I've hair algae first was green and know is turning brown and it's persistant and taking over. Any ideas as to how to get rid of it?


----------



## eklikewhoa (Jul 24, 2006)

How is your water change routine?
Fertilizers?
Co2?
Tanks size?
Lighting?
Temp?
Plant/fish stocking?


----------



## gerardo (Jun 13, 2007)

60 gallon 39 L x 23 T x 15 W Tank
4 - 30 watt flouresent in total i have 120 watts
ph - 6.5
kh - 7
Co2 presurized 26 ppm
Temp - 77
No3 - 2
Po4 - 0 mg/l
Fe - .1 mg/l

Stocking is:
20 Tetras
10 neones
7 mollies
7 zebra danios

I change the 30 % of water once a week. I was using Flourish every day but i stop when i realize that the algae was growing and i start to put Flourish excel but it seems not to work.


----------



## Laith (Sep 4, 2004)

If your test kits are correct, then your macros are low. You need to add NO3 and PO4. Flourish only adds micros (iron and trace elements).

Here's some good reading:

www.rexgrigg.com

and two styles of fertilizing:

http://www.aquaticplantcentral.com/...zing/15225-estimative-index-dosing-guide.html

http://www.aquaticplantcentral.com/forumapc/pps-analysis-feedback/39491-newbie-guide-pps-pro.html


----------



## skewlboy (Jun 9, 2006)

No algae eaters in the tank?


----------



## hoppycalif (Apr 7, 2005)

Using a drop checker, with 4 dKH distilled or DI water in it will let you be sure your CO2 is at near the maximum concentration.
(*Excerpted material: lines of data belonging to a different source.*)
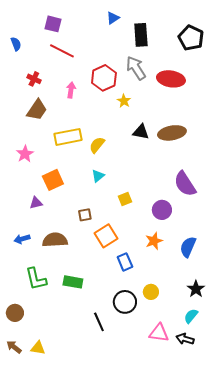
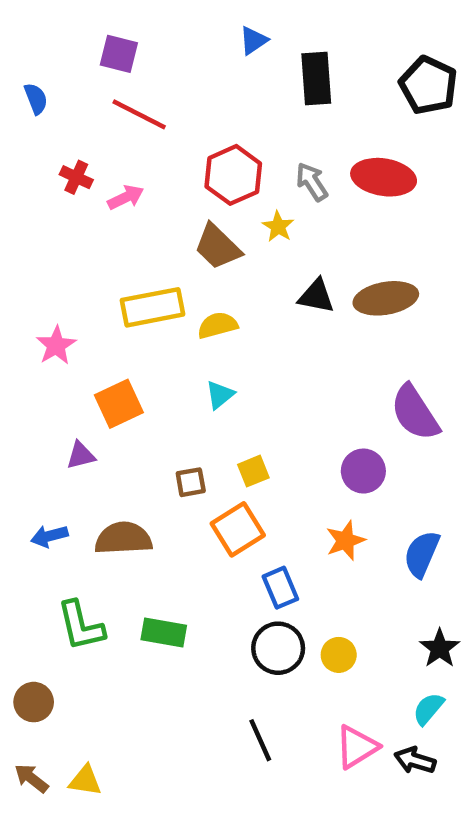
gray arrow: (136, 68) -> (312, 182), moved, size x0.7
pink arrow: (71, 90) -> (126, 197), moved, turned 56
brown trapezoid: (37, 110) -> (218, 247), moved, turned 100
yellow semicircle: (97, 145) -> (218, 325), turned 36
yellow square: (125, 199) -> (253, 471), moved
black circle: (125, 302) -> (278, 648), moved
black line: (99, 322) -> (260, 740), moved
pink triangle: (159, 333) -> (357, 747), turned -40

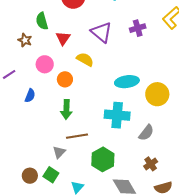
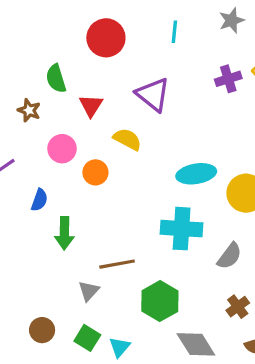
purple cross: (138, 28) -> (228, 79), moved
green arrow: (66, 109) -> (64, 233), moved
green square: (51, 175) -> (87, 338), moved

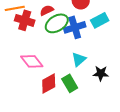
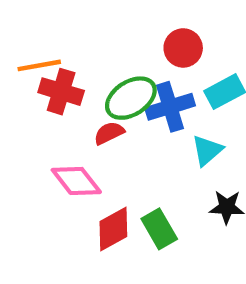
red semicircle: (47, 10) -> (109, 133), moved
cyan triangle: (79, 59) -> (207, 150), moved

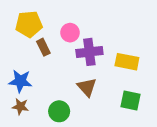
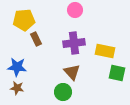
pink circle: (70, 33) -> (75, 10), moved
green square: (131, 100) -> (117, 73), moved
green circle: (59, 111) -> (63, 92), moved

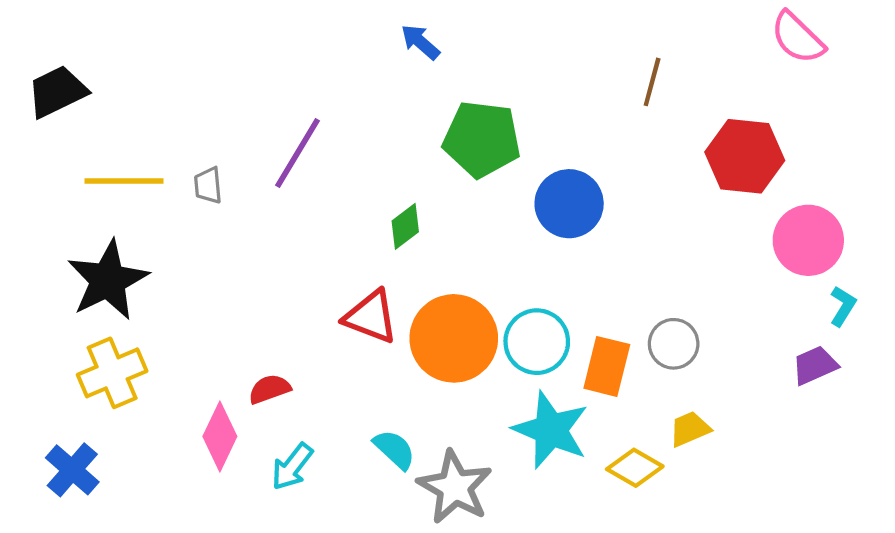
Just measuring the tank water pH and KH isn't an accurate method for determining CO2 in the water.


----------



## goalcreas (Nov 20, 2006)

getting the tank in balance is what you really need to do, but for the mean time, you can get a couple of Flag fish, they will eat every last bit of this stuff, and they are not bad looking fish and stay rather small. They are usually pretty cheap as well, maybe $1.50 to $2.50 each.


----------